(Saved data entries)
-*-
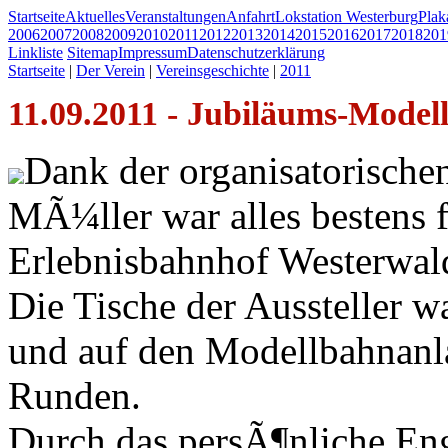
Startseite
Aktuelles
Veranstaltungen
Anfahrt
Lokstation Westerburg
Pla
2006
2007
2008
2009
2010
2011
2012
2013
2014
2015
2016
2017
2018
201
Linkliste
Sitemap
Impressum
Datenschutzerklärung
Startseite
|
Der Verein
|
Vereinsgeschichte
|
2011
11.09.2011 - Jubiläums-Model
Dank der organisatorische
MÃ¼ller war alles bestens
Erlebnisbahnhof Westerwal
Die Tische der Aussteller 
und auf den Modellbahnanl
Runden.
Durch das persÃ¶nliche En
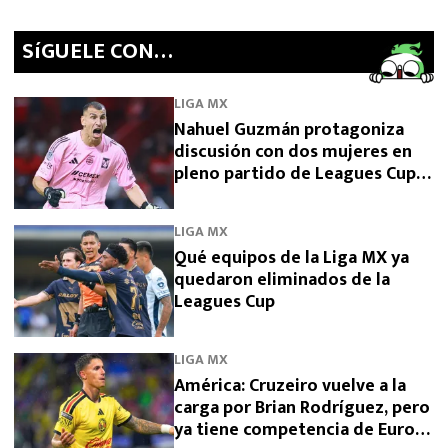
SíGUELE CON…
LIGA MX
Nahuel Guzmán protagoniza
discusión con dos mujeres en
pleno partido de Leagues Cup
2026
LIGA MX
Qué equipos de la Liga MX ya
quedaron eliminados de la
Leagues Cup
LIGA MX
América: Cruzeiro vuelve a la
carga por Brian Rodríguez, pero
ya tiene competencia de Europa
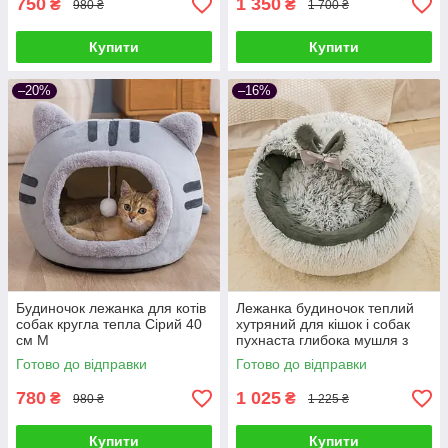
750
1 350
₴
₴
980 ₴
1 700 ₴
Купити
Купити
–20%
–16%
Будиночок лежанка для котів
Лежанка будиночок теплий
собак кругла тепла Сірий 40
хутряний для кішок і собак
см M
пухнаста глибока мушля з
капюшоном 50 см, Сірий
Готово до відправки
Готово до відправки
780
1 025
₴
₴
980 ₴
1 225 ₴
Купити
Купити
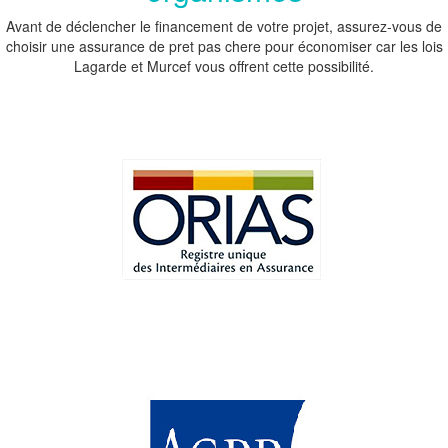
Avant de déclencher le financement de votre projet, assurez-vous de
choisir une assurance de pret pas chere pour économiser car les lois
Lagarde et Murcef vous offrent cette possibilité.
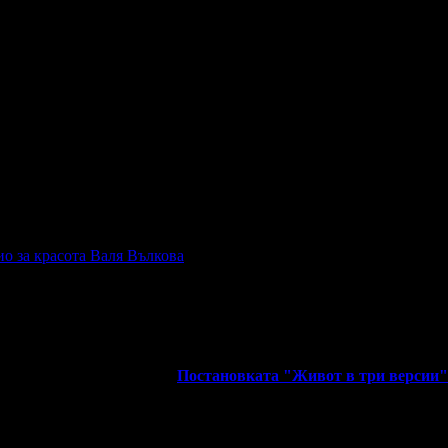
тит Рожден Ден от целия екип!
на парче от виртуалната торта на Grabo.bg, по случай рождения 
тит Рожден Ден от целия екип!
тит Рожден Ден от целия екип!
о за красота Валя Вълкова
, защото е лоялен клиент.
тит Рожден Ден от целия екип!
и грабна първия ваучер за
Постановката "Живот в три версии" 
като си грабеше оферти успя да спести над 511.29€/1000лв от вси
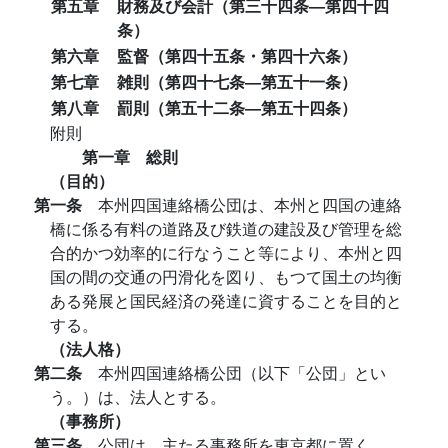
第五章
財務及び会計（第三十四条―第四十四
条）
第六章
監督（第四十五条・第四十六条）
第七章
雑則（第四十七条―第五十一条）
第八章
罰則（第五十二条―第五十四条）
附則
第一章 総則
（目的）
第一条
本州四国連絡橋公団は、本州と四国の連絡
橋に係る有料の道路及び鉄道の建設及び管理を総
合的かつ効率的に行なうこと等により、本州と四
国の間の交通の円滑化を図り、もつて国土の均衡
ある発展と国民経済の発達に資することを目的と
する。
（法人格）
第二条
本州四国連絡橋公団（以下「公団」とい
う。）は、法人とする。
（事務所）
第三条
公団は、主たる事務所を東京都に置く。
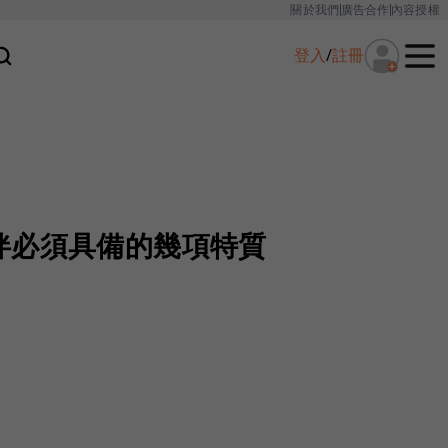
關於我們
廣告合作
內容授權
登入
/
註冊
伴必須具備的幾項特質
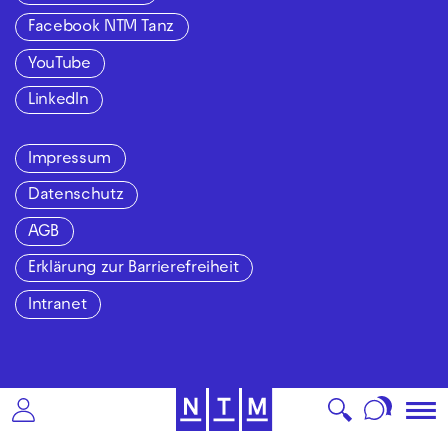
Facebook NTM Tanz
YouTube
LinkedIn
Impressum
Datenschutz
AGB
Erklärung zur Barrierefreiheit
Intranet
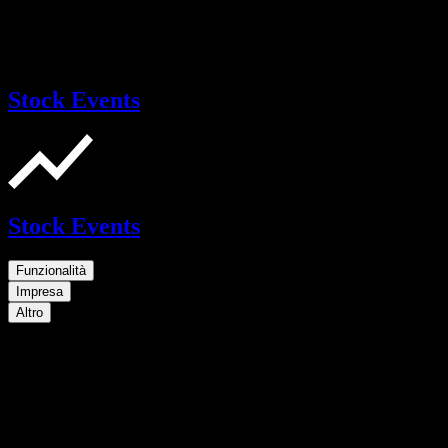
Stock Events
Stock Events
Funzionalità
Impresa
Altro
-*-
**TRY IT:** Please turn the lines of the listing into a Markdown table with the columns Row and Line, starting with the line that contains "Avant de déclencher" and going on through the line that contains "като си грабеше". Leave the pictures out.

**EXPECTED ANSWER:**
| Row | Line |
|---|---|
| 1 | Avant de déclencher le financement de votre projet, assurez-vous de |
| 2 | choisir une assurance de pret pas chere pour économiser car les lois |
| 3 | Lagarde et Murcef vous offrent cette possibilité. |
| 4 | тит Рожден Ден от целия екип! |
| 5 | на парче от виртуалната торта на Grabo.bg, по случай рождения  |
| 6 | тит Рожден Ден от целия екип! |
| 7 | тит Рожден Ден от целия екип! |
| 8 | о за красота Валя Вълкова |
| 9 | , защото е лоялен клиент. |
| 10 | тит Рожден Ден от целия екип! |
| 11 | и грабна първия ваучер за |
| 12 | Постановката "Живот в три версии"  |
| 13 | като си грабеше оферти успя да спести над 511.29€/1000лв от вси |